More confidence, more freedom ?

That confidence also translated into something more uncomfortable: the ability to say no. When you are three, saying no to a client is a collective decision, sometimes cowardly, often negotiated. When you are alone, saying no engages you fully. And so I discovered that saying no clarified many things. For the clients, who knew what to expect. And for me, who no longer wasted energy adjusting to projects that didn’t fit. I learned not only to choose projects by their interest, but also by the quality of the collaboration they promised. To turn down underestimated budgets for ambitious scopes. To turn down unclear chains of decision. To turn down clients who negotiate respect along with the fees.

During those six months, I had no revelation. I didn’t discover my mission. I didn’t pivot to a new line of work. I simply understood, slowly, that I already carried everything I needed to continue. What had been missing until then wasn’t more skills, but more clarity on the commitments I wanted to make, and with whom.
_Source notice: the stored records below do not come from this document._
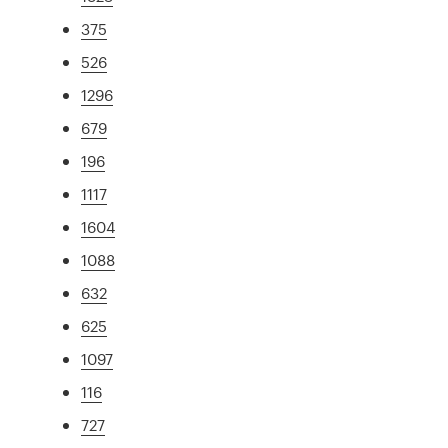
375
526
1296
679
196
1117
1604
1088
632
625
1097
116
727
From fources agency to ideanest

Ideanest is not a new project. It is what remains when you remove from a path what no longer worked, and you keep what deserves to continue.

I kept the skills, of course. You don’t leave fifteen years of practice behind. I kept the clients who wanted to continue, because they trusted me before and they still do today. I kept the colours and the visual world of Fources agency, because imposing a brutal aesthetic change on partners who hadn’t asked for anything would have been an unnecessary violence, for them as much as for me. The transition is gentle. Deliberately so.

What I changed is the frame. Or rather, what I changed are the commitments I am willing to make, and those I expect in return.

What can we expect from ideanest?

Ideanest is a solo practice, surrounded by partners chosen project by project, with no intermediate structure between me and the people who entrust me with their work. I advise, I design, I support. For projects that have meaning and respect their users. For organisations that know what they want to build, and accept that we discuss it clearly.

The name ideanest, I chose it for what it suggests without saying too loudly: a place where ideas can settle, take shape, and continue on their way. Not an incubator, nor a factory. Rather a space where what deserves to exist finds the skills and commitments it needs to stand up. What ideanest aims to do is to design digital projects with their users in mind. It is short, it is insufficient, but it is right. It took me seven years, a closure, and six months of reflection to be able to write it so simply.

The words I write here are mine, but if you are leaving something behind, a structure, a way of working, a partnership that no longer holds, a certainty, I mostly wanted to say this: it is possible to do it without tearing everything down.

You can sort without losing anything. You can let some things end without disowning what they were. You can take the time to think, for weeks or for months, without that silence being a waste.

During those six months, people often asked me “so, where are you now?”. I had no clear answer to give, and I eventually accepted not having one. It might be the most useful thing I learned: that there are moments in a working life when invisible work, the work of reflection, of grieving, of reconfiguration, is worth as much as the work you can put on an invoice.

Ideanest exists now because those six months existed. Everything I understood there, I now put at the service of the projects that come through my door. So let’s leave the doors wide open, shall we?